In the meantime, chief executive Mark Pincus reorganized the management team and laid off employees. David Ko, chief operations officer, has stepped up to fill the management gap. It shut down “nonperforming” games and cut about 5 percent of the company’s staff, which is still about 3,000 employees. Starting in January, Ko said that the majority of Zynga’s teams are focused on mobile gaming. Ko said in an interview in February that the company had put up more “guard rails” to keep costs under control and to cut weaker games earlier. Among the casualties so far are studios in Austin, Japan, and Boston as well as games like CityVille 2, The Friend Game, and Party Place.
Zynga’s rival, Electronic Arts, recently shuttered three of its once-big social games: The Sims Social, SimCity Social, and Pet Society. It cited a declining interest in those games, and this is a sign to analysts such as Arvind Bhatia of Sterne Agee of across-the-board weakness.
One big hope is Zynga’s move into real-money gambling in the United Kingdom. The company has partnered with Bwin.Party to launch online gambling games in the U.K. market, and it is hopeful that regulators in the U.S. will permit similar online gambling at some point in the future. But the legalization of online gambling is expected to take a long time.
Zynga’s stock price rose in the latter half of trading today before the sell-off. Zynga said that combined bookings for FarmVille and FarmVille 2 grew compared to a year ago. FarmVille 2 is a “breakout hit,” and its daily audience engagement and bookings are exceeding expectations. Zynga’s cross-promotion is working well for its third-party developer, Playdemic, whose Village Life game has grown to 6.5 million monthly active users.

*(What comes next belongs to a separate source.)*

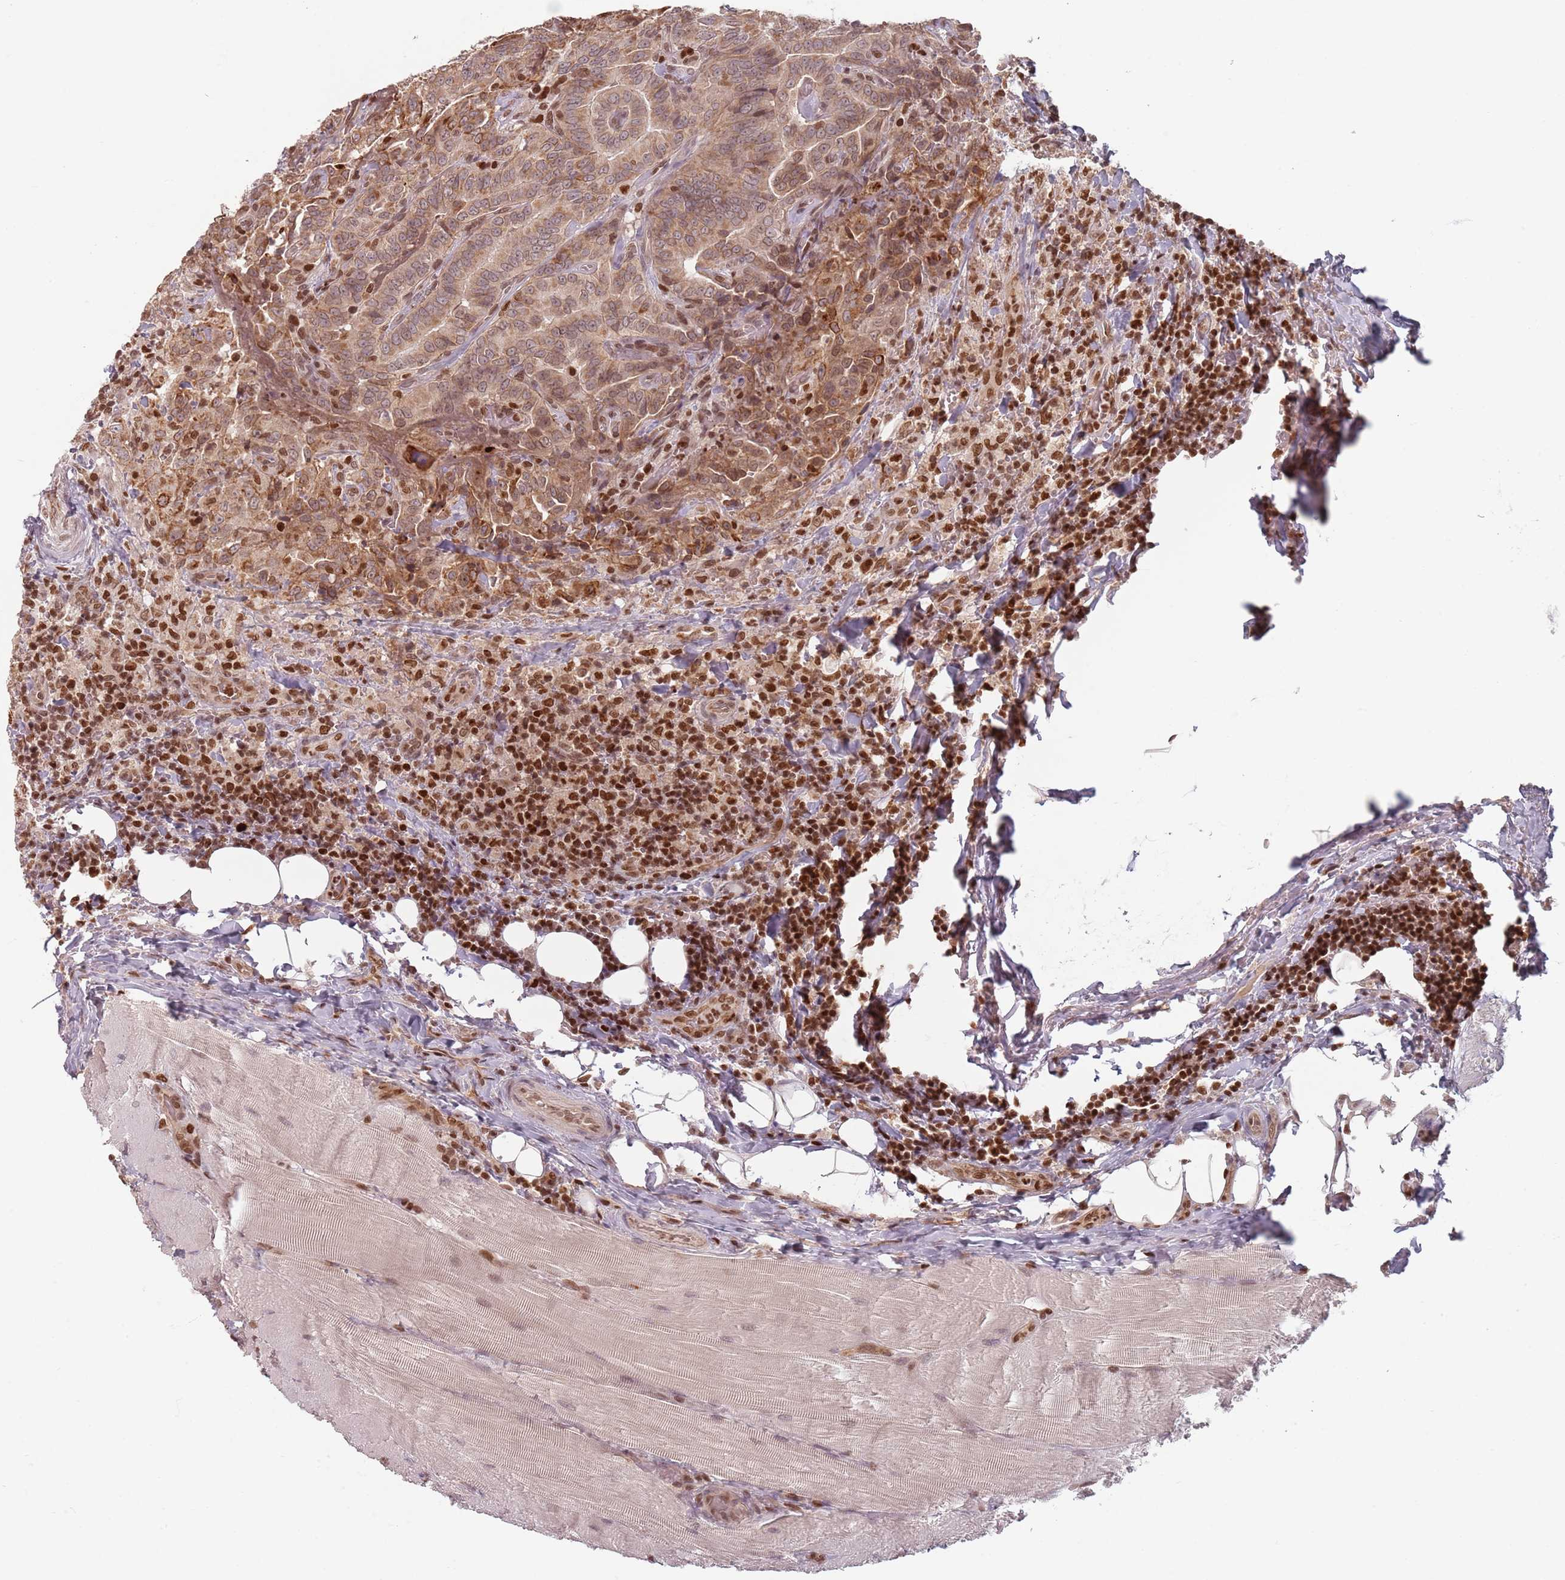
{"staining": {"intensity": "moderate", "quantity": ">75%", "location": "cytoplasmic/membranous,nuclear"}, "tissue": "thyroid cancer", "cell_type": "Tumor cells", "image_type": "cancer", "snomed": [{"axis": "morphology", "description": "Papillary adenocarcinoma, NOS"}, {"axis": "topography", "description": "Thyroid gland"}], "caption": "This photomicrograph shows thyroid cancer (papillary adenocarcinoma) stained with IHC to label a protein in brown. The cytoplasmic/membranous and nuclear of tumor cells show moderate positivity for the protein. Nuclei are counter-stained blue.", "gene": "NUP50", "patient": {"sex": "male", "age": 61}}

During the quarter, daily active users were 52 million, down from 65 million a year ago and down 8 percent from 56 million in the fourth quarter. Monthly active users were 253 million, down 13 percent from 292 million a year ago and down 15 percent from 298 million in Q4.
Daily average books per average DAU were $0.049, compared with $0.055 a year ago and $0.051 in the fourth quarter. Zynga’s monthly unique payers were 2.5 million, down 30 percent from 3.5 million a year earlier and down 14 percent from 2.9 million in Q4.
For the second quarter, Zynga projects revenues will be $225 million to $235 million. Net loss is expected to be $36.5 million to $26.5 million. Loss per share is expected to be 5 cents to 3 cents a share. Bookings are expected to be $180 million to $190 million. Non-GAAP loss per share are expected to be 4 cents to 3 cents.